On Thu, Oct 30, 2025 at 10:20:02PM +1100, Dave Chinner wrote:
> > use cases, so I'm not exactly happy about.
> 
> How many applications actually have this problem? I've not heard of
> anyone encoutnering such RAID corruption problems on production
> XFS filesystems -ever-, so it cannot be a common thing.

The most common application to hit this is probably the most common
use of O_DIRECT: qemu.  Look up for btrfs errors with PI, caused by
the interaction of checksumming.  Btrfs finally fixed this a short
while ago, and there are reports for other applications a swell.
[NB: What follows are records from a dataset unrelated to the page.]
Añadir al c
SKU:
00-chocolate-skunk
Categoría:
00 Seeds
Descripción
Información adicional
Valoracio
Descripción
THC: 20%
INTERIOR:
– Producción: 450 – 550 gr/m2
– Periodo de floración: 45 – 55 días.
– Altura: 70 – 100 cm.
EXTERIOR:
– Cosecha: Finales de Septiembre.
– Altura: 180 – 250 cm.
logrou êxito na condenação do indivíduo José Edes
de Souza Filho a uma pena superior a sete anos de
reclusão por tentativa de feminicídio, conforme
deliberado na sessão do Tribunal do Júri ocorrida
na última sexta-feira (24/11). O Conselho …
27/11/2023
For RAID you probably won't see too many reports, as with RAID the
problem will only show up as silent corruption long after a rebuild
rebuild happened that made use of the racy data.  With checksums
it is much easier to reproduce and trivially shown by various xfstests.
With increasing storage capacities checksums are becoming more and
more important, and I'm trying to get Linux in general and XFS
specifically to use them well.  Right now I don't think anyone is
using PI with XFS or any Linux file system given the amount of work
I had to put in to make it work well, and how often I see regressions
with it.

> Forcing a performance regression on users, then telling them "you
> need to work around the performance regression" is a pretty horrible
> thing to do in the first place.

I disagree.  Not corruption user data for applications that use the
interface correctly per all documentation is a prime priority.